歯ぎしり、噛みしめについて

歯の表面が擦り減る、被せものがしょっちゅう外れる、歯がしみる(知覚過敏)、噛むと痛みが走る。歯の根の部分はすり減って、くさび状に凹んでいる、朝起きると顎に疲労感やこわばりがある、そして人から「寝ているときに歯ぎしりをしていた。」と言われた人は、歯ぎしりや噛みしめの習慣を病的に起こしている可能性があります。

歯ぎしりとは、睡眠中に上の歯をすり合わせてギリギリと音を出すことです。本人にはまったく分からず、一緒に寝ている家族に指摘され気づくというのがほとんどです。それに対してくいしばりは音を立てず、他人には迷惑をかけませんが、睡眠中だけでなく起きて活動している間も無意識のうちにくいしばっていることがあります。何かに夢中になっているときやストレスを感じているときなど、人によってくいしばりが起きるきっかけがあるようですが、ほとんど自覚していません。

人は、ものを噛んだり唾液を飲み込むときに上下の歯が接触しますが、それは1日に15分前後で、非常に短いものです。通常は上下の歯は2ミリほど離れていて接触していません。しかし、それが長時間に及び過度になってくると“病的”な歯ぎしりや噛みしめとなり、歯や歯茎だけでなく顎を動かす筋肉や骨、関節にも影響を及ぼし、様々な問題が起こってきます。

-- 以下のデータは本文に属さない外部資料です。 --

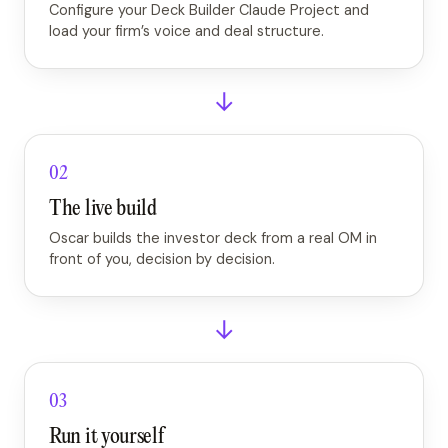
Configure your Deck Builder Claude Project and
load your firm’s voice and deal structure.
→
02
The live build
Oscar builds the investor deck from a real OM in
front of you, decision by decision.
→
03
Run it yourself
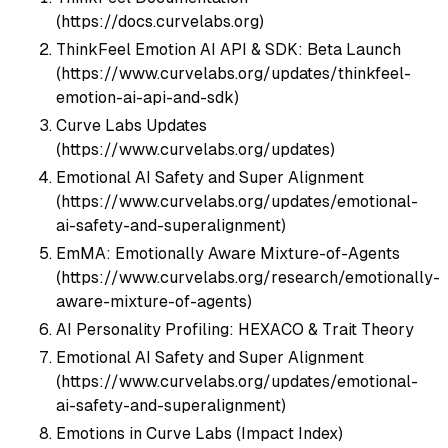
(https://docs.curvelabs.org)
ThinkFeel Emotion AI API & SDK: Beta Launch
(https://www.curvelabs.org/updates/thinkfeel-
emotion-ai-api-and-sdk)
Curve Labs Updates
(https://www.curvelabs.org/updates)
Emotional AI Safety and Super Alignment
(https://www.curvelabs.org/updates/emotional-
ai-safety-and-superalignment)
EmMA: Emotionally Aware Mixture-of-Agents
(https://www.curvelabs.org/research/emotionally-
aware-mixture-of-agents)
AI Personality Profiling: HEXACO & Trait Theory
Emotional AI Safety and Super Alignment
(https://www.curvelabs.org/updates/emotional-
ai-safety-and-superalignment)
Emotions in Curve Labs (Impact Index)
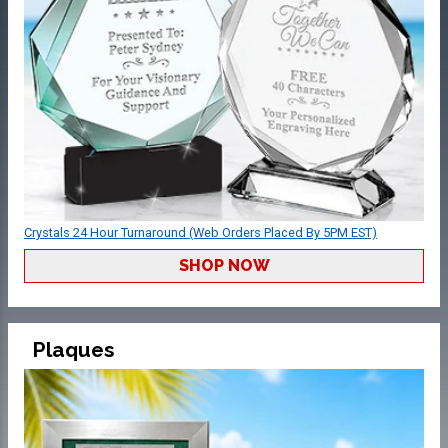
Crystals 24 Hour Turnaround (Web Orders Placed By 5PM EST)
SHOP NOW
Plaques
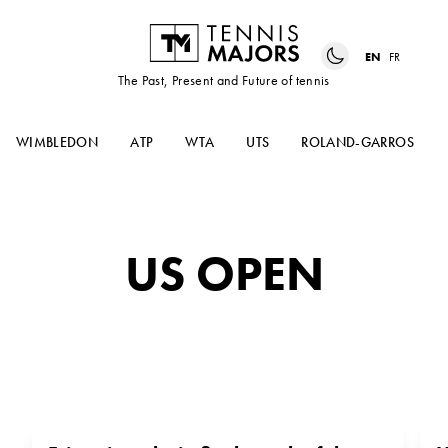
EN
FR
The Past, Present and Future of tennis
WIMBLEDON
ATP
WTA
UTS
ROLAND-GARROS
US OPEN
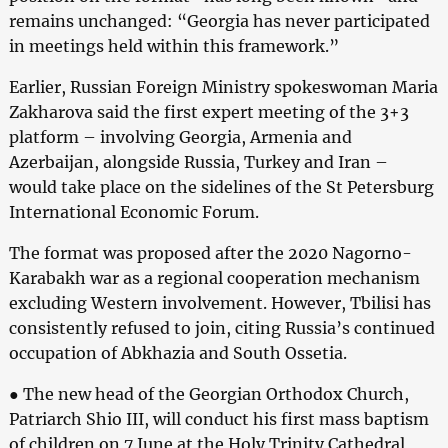
remains unchanged: “Georgia has never participated
in meetings held within this framework.”
Earlier, Russian Foreign Ministry spokeswoman Maria
Zakharova said the first expert meeting of the 3+3
platform – involving Georgia, Armenia and
Azerbaijan, alongside Russia, Turkey and Iran –
would take place on the sidelines of the St Petersburg
International Economic Forum.
The format was proposed after the 2020 Nagorno-
Karabakh war as a regional cooperation mechanism
excluding Western involvement. However, Tbilisi has
consistently refused to join, citing Russia’s continued
occupation of Abkhazia and South Ossetia.
● The new head of the Georgian Orthodox Church,
Patriarch Shio III, will conduct his first mass baptism
of children on 7 June at the Holy Trinity Cathedral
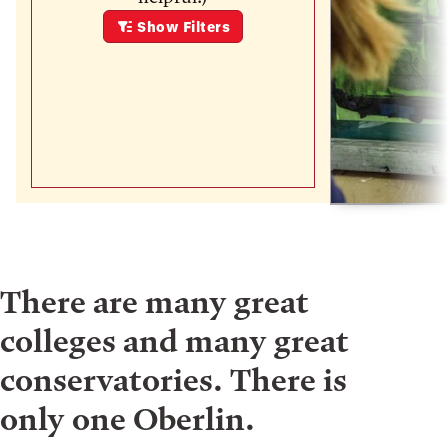
Show
Filters
There are many great
colleges and many great
conservatories. There is
only one Oberlin.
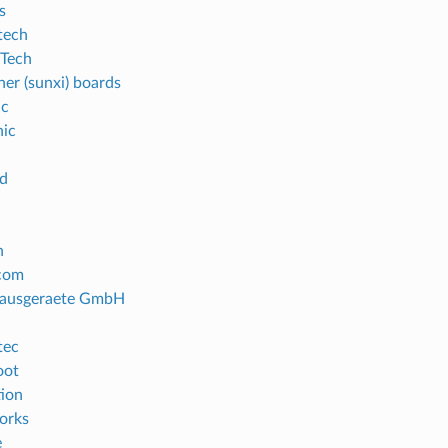
s
tech
Tech
ner (sunxi) boards
ic
ic
d
n
com
ausgeraete GmbH
tec
oot
ion
orks
e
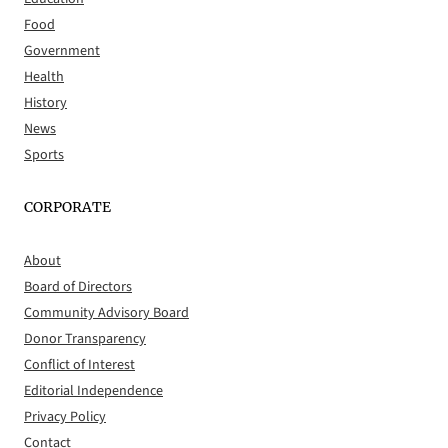
Food
Government
Health
History
News
Sports
CORPORATE
About
Board of Directors
Community Advisory Board
Donor Transparency
Conflict of Interest
Editorial Independence
Privacy Policy
Contact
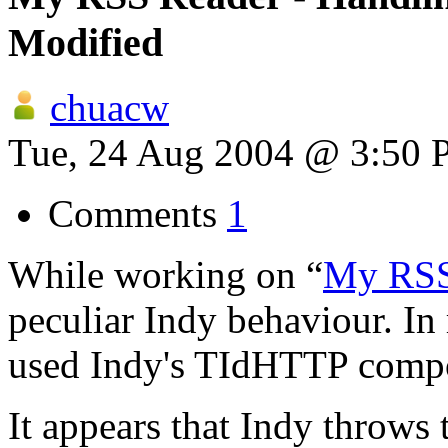
Modified
chuacw
Tue, 24 Aug 2004 @ 3:50
Comments
1
While working on “
My RSS
peculiar Indy behaviour. In
used Indy's TIdHTTP comp
It appears that Indy throws 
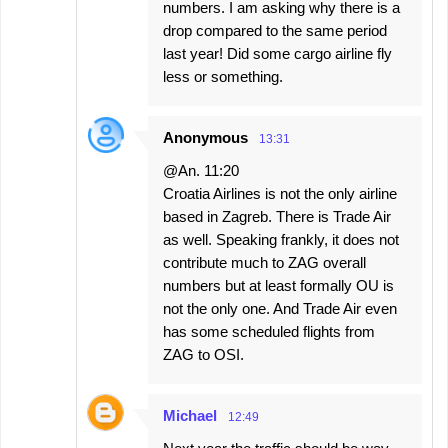
numbers. I am asking why there is a
drop compared to the same period
last year! Did some cargo airline fly
less or something.
Anonymous
13:31
@An. 11:20
Croatia Airlines is not the only airline
based in Zagreb. There is Trade Air
as well. Speaking frankly, it does not
contribute much to ZAG overall
numbers but at least formally OU is
not the only one. And Trade Air even
has some scheduled flights from
ZAG to OSI.
Michael
12:49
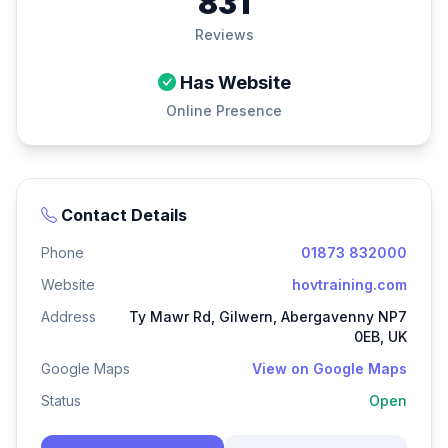
831
Reviews
Has Website
Online Presence
Contact Details
Phone
01873 832000
Website
hovtraining.com
Address
Ty Mawr Rd, Gilwern, Abergavenny NP7
0EB, UK
Google Maps
View on Google Maps
Status
Open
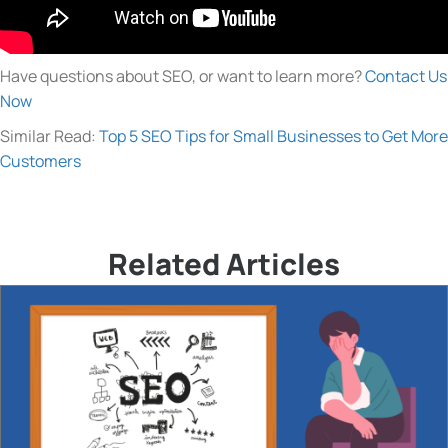
Have questions about SEO, or want to learn more?
Contact Us
Now
Similar Read:
Top 5 SEO Tips for Small Businesses to Get More
Customers
Related Articles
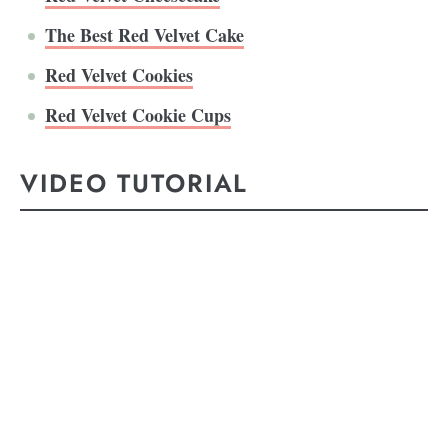
The Best Red Velvet Cake
Red Velvet Cookies
Red Velvet Cookie Cups
VIDEO TUTORIAL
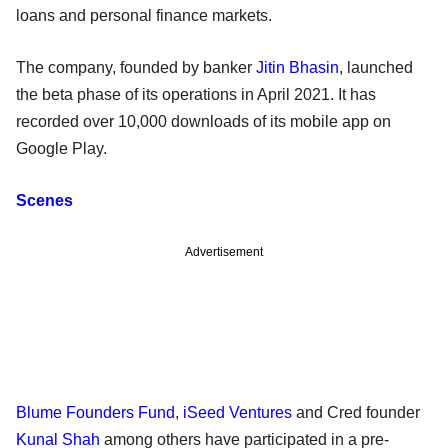
loans and personal finance markets.
The company, founded by banker
Jitin Bhasin
, launched
the beta phase of its operations in April 2021. It has
recorded over 10,000 downloads of its mobile app on
Google Play.
Scenes
Advertisement
Blume Founders Fund
,
iSeed Ventures
and Cred founder
Kunal Shah
among others have participated in a pre-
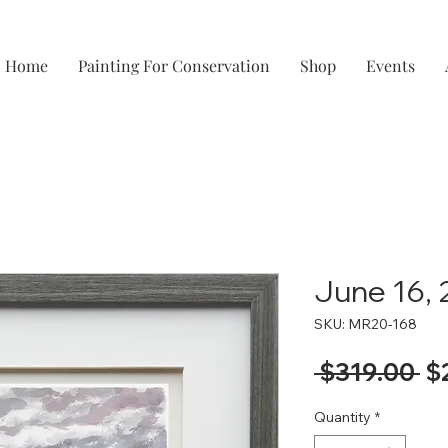
Home
Painting For Conservation
Shop
Events
June 16,
SKU: MR20-168
Re
 $319.00 
$
Pr
Quantity
*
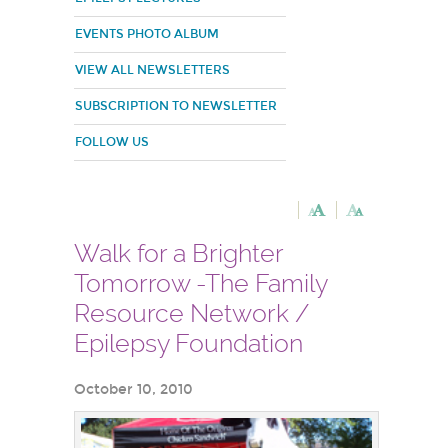
EVENTS PHOTO ALBUM
VIEW ALL NEWSLETTERS
SUBSCRIPTION TO NEWSLETTER
FOLLOW US
Walk for a Brighter
Tomorrow -The Family
Resource Network /
Epilepsy Foundation
October 10, 2010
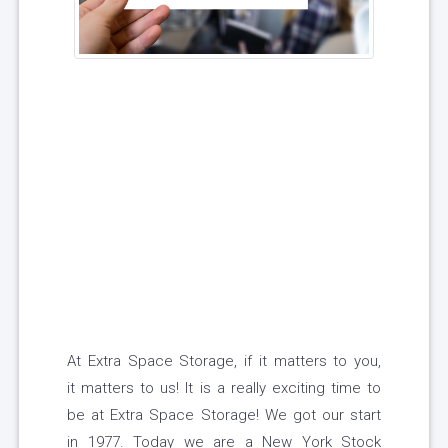
At Extra Space Storage, if it matters to you,
it matters to us! It is a really exciting time to
be at Extra Space Storage! We got our start
in 1977. Today we are a New York Stock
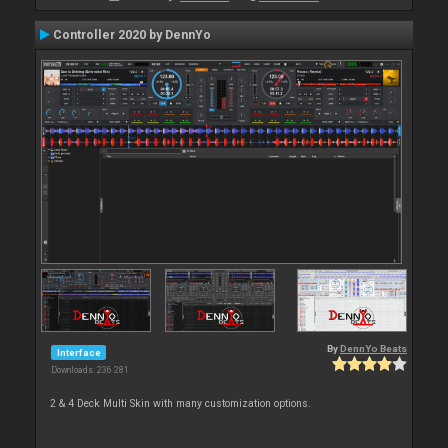
Controller 2020 by DennYo
By
DennYo Beats
Interface
Downloads: 236 281
2 & 4 Deck Multi Skin with many customization options.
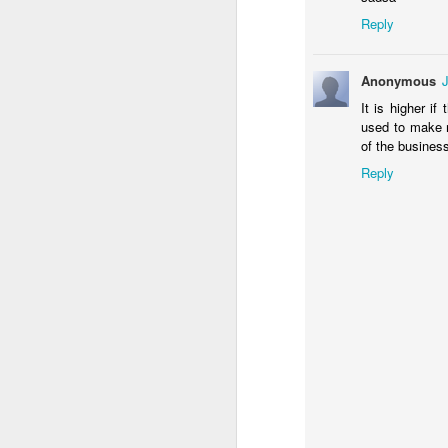
Th
Reply
an
Th
Anonymous
pr
co
It is higher i
used to make m
of the busine
Reply
N
e
mo
b
N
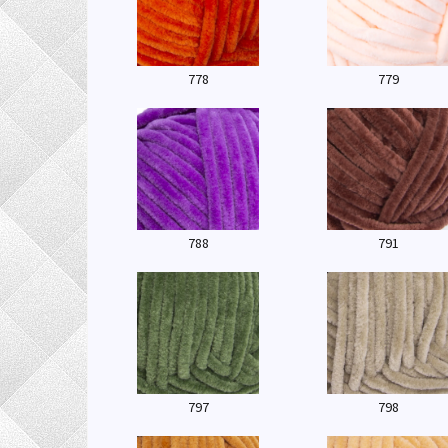
778
779
788
791
797
798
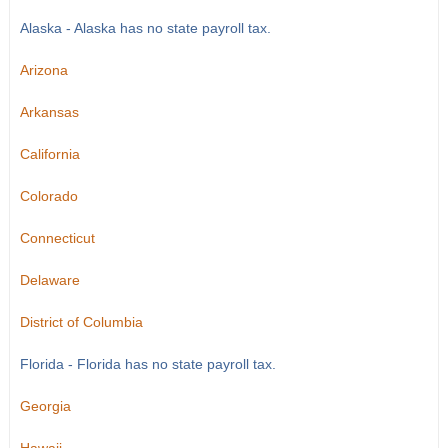
Alaska - Alaska has no state payroll tax.
Arizona
Arkansas
California
Colorado
Connecticut
Delaware
District of Columbia
Florida - Florida has no state payroll tax.
Georgia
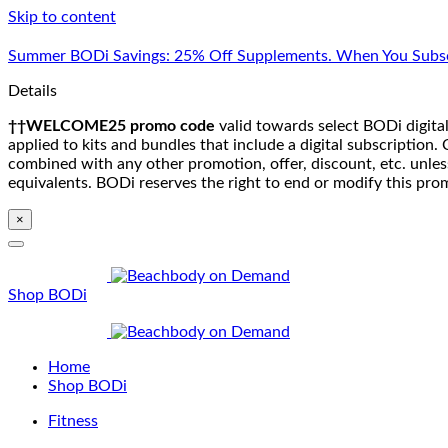
Skip to content
Summer BODi Savings: 25% Off Supplements. When You Subsc
Details
††WELCOME25 promo code
valid towards select BODi digital
applied to kits and bundles that include a digital subscriptio
combined with any other promotion, offer, discount, etc. unle
equivalents. BODi reserves the right to end or modify this pro
×
Shop BODi
Home
Shop BODi
Fitness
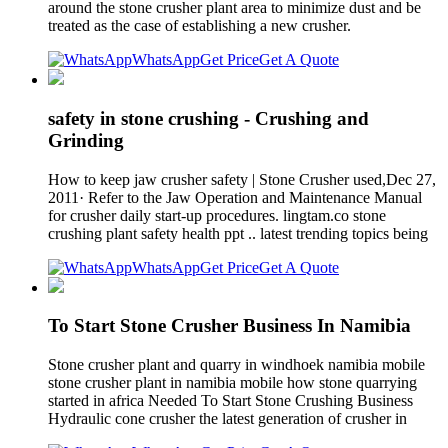
around the stone crusher plant area to minimize dust and be
treated as the case of establishing a new crusher.
WhatsApp
Get Price
Get A Quote
safety in stone crushing - Crushing and
Grinding
How to keep jaw crusher safety | Stone Crusher used,Dec 27,
2011· Refer to the Jaw Operation and Maintenance Manual
for crusher daily start-up procedures. lingtam.co stone
crushing plant safety health ppt .. latest trending topics being
WhatsApp
Get Price
Get A Quote
To Start Stone Crusher Business In Namibia
Stone crusher plant and quarry in windhoek namibia mobile
stone crusher plant in namibia mobile how stone quarrying
started in africa Needed To Start Stone Crushing Business
Hydraulic cone crusher the latest generation of crusher in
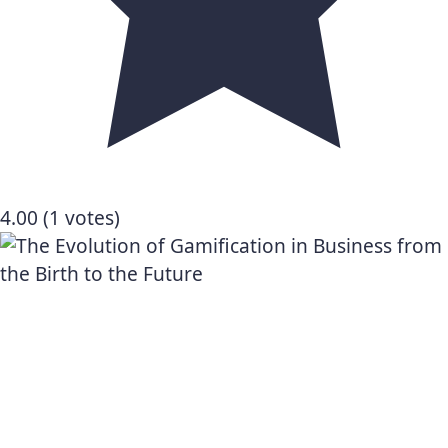
4.00
(1 votes)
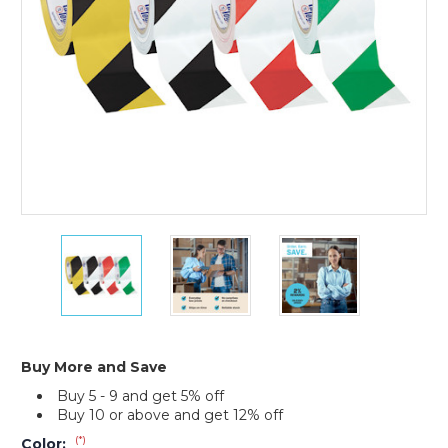
(Case
of
24)
2"
2"
2"
x
x
x
36
36
36
yds.
yds.
yds.
Tape
Tape
Tape
Logic
Logic
Logic
Striped
Striped
Striped
Buy More and Save
Vinyl
Vinyl
Vinyl
Buy 5 - 9 and get 5% off
Safety
Safety
Safety
Buy 10 or above and get 12% off
Tape
Tape
Tape
(Case
(Case
(Case
(*)
Color:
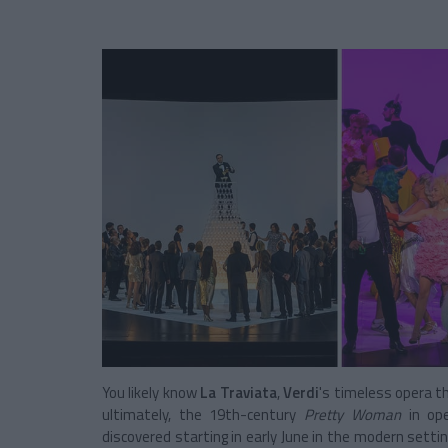
You likely know
La Traviata
,
Verdi
's timeless opera th
ultimately, the 19th-century
Pretty Woman
in ope
discovered starting in early June in the modern setti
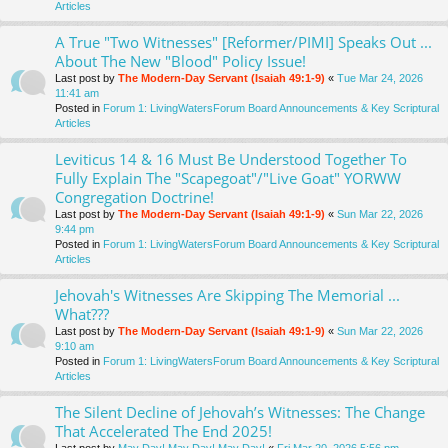
Articles
A True "Two Witnesses" [Reformer/PIMI] Speaks Out ...
About The New "Blood" Policy Issue!
Last post by
The Modern-Day Servant (Isaiah 49:1-9)
«
Tue Mar 24, 2026
11:41 am
Posted in
Forum 1: LivingWatersForum Board Announcements & Key Scriptural
Articles
Leviticus 14 & 16 Must Be Understood Together To
Fully Explain The "Scapegoat"/"Live Goat" YORWW
Congregation Doctrine!
Last post by
The Modern-Day Servant (Isaiah 49:1-9)
«
Sun Mar 22, 2026
9:44 pm
Posted in
Forum 1: LivingWatersForum Board Announcements & Key Scriptural
Articles
Jehovah's Witnesses Are Skipping The Memorial ...
What???
Last post by
The Modern-Day Servant (Isaiah 49:1-9)
«
Sun Mar 22, 2026
9:10 am
Posted in
Forum 1: LivingWatersForum Board Announcements & Key Scriptural
Articles
The Silent Decline of Jehovah’s Witnesses: The Change
That Accelerated The End 2025!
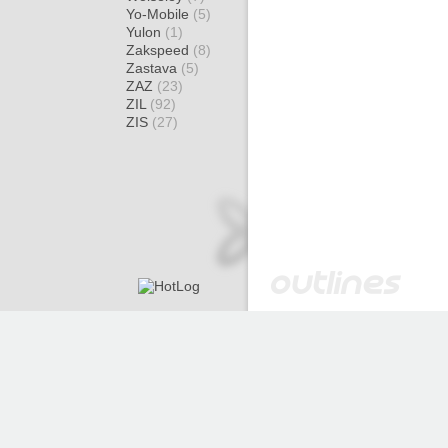
Yo-Mobile
(5)
Yulon
(1)
Zakspeed
(8)
Zastava
(5)
ZAZ
(23)
ZIL
(92)
ZIS
(27)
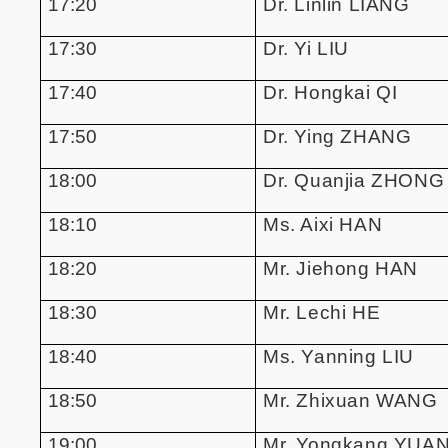
17:20
Dr. Linlin LIANG
17:30
Dr. Yi LIU
17:40
Dr. Hongkai QI
17:50
Dr. Ying ZHANG
18:00
Dr. Quanjia ZHONG
18:10
Ms. Aixi HAN
18:20
Mr. Jiehong HAN
18:30
Mr. Lechi HE
18:40
Ms. Yanning LIU
18:50
Mr. Zhixuan WANG
19:00
Mr. Yongkang YUA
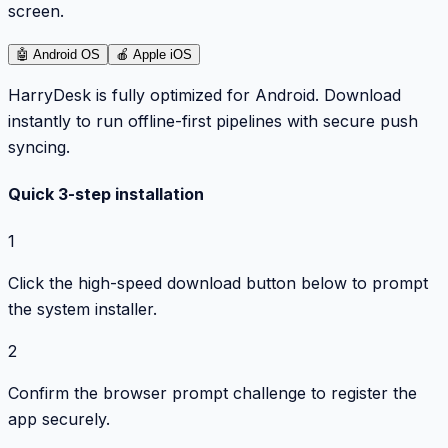
screen.
🤖
Android OS
🍎
Apple iOS
HarryDesk is fully optimized for Android. Download
instantly to run offline-first pipelines with secure push
syncing.
Quick 3-step installation
1
Click the high-speed download button below to prompt
the system installer.
2
Confirm the browser prompt challenge to register the
app securely.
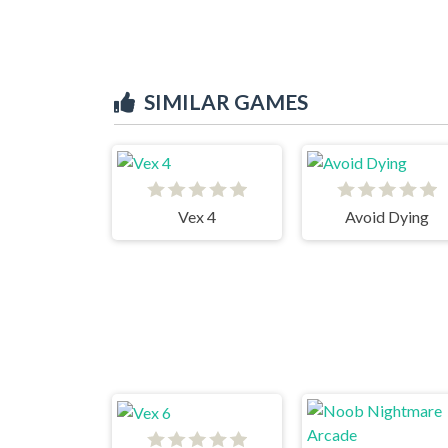
SIMILAR GAMES
Vex 4
Avoid Dying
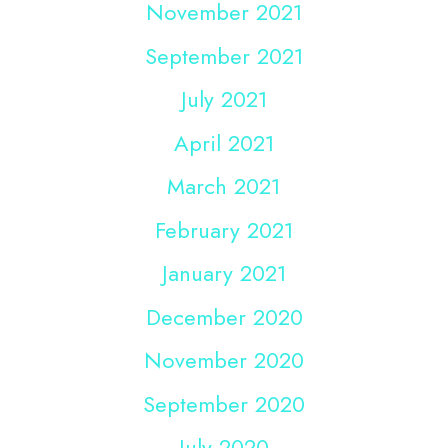
November 2021
September 2021
July 2021
April 2021
March 2021
February 2021
January 2021
December 2020
November 2020
September 2020
July 2020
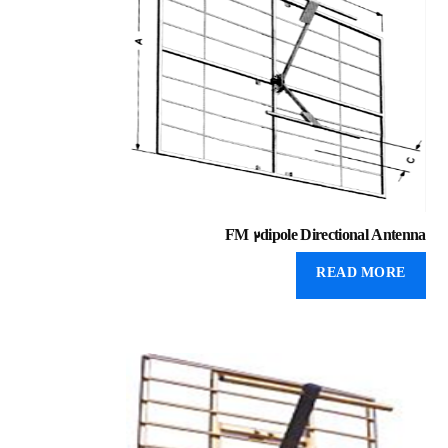
FM 2dipole Directional Antenna
READ MORE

病的なレベルの歯ぎしりが続くと、歯がすり減ったり、歯や詰め物が壊れたりするだけでなく、知覚過敏、咬筋の肥大による顔貌の変化や首・肩・顎・頭部の筋肉のコリ、頭痛、顎関節症、睡眠障害などを起こします。

「歯を噛みしめない」と自己暗示を

歯ぎしり・くいしばりの解消はまず自分で気づくことが第一歩です。日中パソコンを扱っている時やデスクワークなど、うつむき加減の時に意識していると、ふとした瞬間で歯をくいしばってる事に気づく事があります。

(1) 日中のくいしばりに気づいたら、すぐに肩の力を抜いて、顎をダランとして、歯をかみ合わせないようにして、また仕事に向かってください。できれば、はじめのうちは口を半開きにするとよいのですが、人前ではばかられる、という方は唇だけは合わせて、歯を噛まずにいましょう。こうやって意識してリラックスすることを直接行うと、くいしばりそうなときには自然と気づいてやめられるようになります。

(2) 睡眠中の歯ぎしりやくいしばりは、無意識の時間帯なのでとてもやめられないと思われるかもしれませんが、私たちの体の中は、無意識だと思っていてもちゃんと意識が働いており、その気になれば歯をかみ合わせずにリラックスして睡眠することができるのです。ふとんの中で「歯をわずかに離して寝る」「リラックス、リラックス」などと、就寝前に繰り返し唱える「自己暗示療法」と呼ばれています。

歯ぎしり・くいしばりについてお解りになりましたか?

夜間の歯ぎしり症状が強いとき、なかなか改善されないときには、このリラックス方法を併用して寝るときにマウスピース(ナイトガード)を使います。歯科医院でお口の型をとって作りますのでご相談ください。(保険が適用されます。)また筋肉のコリが強いときはマッサージなども効果的です。歯ぎしりやくいしばりに気づいた方は、ぜひ上記のリラックス方法をマスターして癖を解消してください。